Her cheeks had turned porcelain white, and her shoulders shook. She would no
doubt try and shrug this off in a few minutes time, but I knew she was shaken.
She was in no state to carry the explosives.
“You better
give them to me,” I said.
Lou shook
her head. “Has your leg miraculously healed?” she said.
I looked to
Billy and Steve. “Steve, get over here.”
Lou handed
the explosives to him. We walked on, this time giving the explosive carrier a
wider berth. The near-fatal accident hammered through to us how dangerous this
actually was. I think each of us would have given anything just to stop and go
home. Back to Bleakholt and the safety of the fences. The hill passage was a
quarter mile away now, so we didn’t have long to go. We just had to be wary.
A clump of
trees were to the left, just to the side of Steve. I pictured his boot hooking
underneath a root and sending him crashing to the floor.
“Be
careful,” I called over to Steve.
“You think
I’m just going to trip and blow myself to hell? Don’t worry about me.”
He passed
the clump of trees and stared at the floor to make sure nothing could make him
trip.
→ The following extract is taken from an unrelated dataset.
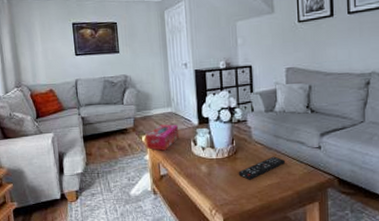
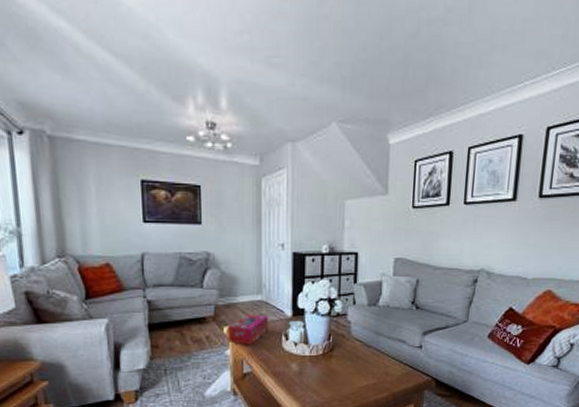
remote control: present [238,156,286,180] -> none [332,355,385,380]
While he looked at the floor, he didn’t see the infected step away from
one of the trees, its body so thin that the trunk had hidden it. After a few
steps he heard it, but he was too late. The infected reached him and grabbed
his shoulders.
Steve took
a step back. The infected dipped its head at him, teeth gnashing, trying to get
a bite of his flesh. Steve fell to the floor, and the infected landed on top of
him.
My heart
dislodged and leapt to my throat. My stomach filled with the chill of fear. The
crow still swooped overheard but its swirls and loops were at quarter speed, as
though time had slowed. I waited to see if the explosives would detonate after
hitting the ground for a second time. Maybe he would be okay. Maybe we’d get
lucky twice in one day.
A boom shook
the ground as the explosives blew. The force of it, even thirty feet away, hit
me in the chest and knocked me onto my back. The sound rang through my ears,
jarred my head like a pneumatic drill on my skull. It echoed through my head so
loud that my brain shook and I couldn’t see straight.
I looked up
in the air and saw it fill with a gush of blood. Mud sprayed across us like a
fountain and pattered against down against the floor. My eyes filled with dust
and started to sting, so I put my hands over my face. Chunks of Steve’s flesh
were tossed in the air and then rained down on the ground in clumps.
When the
dust settled there was a sour smell in the air, like gun powder gone damp. I
moved into a sitting position, thankful that I could still move. Overhead the
crow still swooped and looped, unaffected by the explosion below it.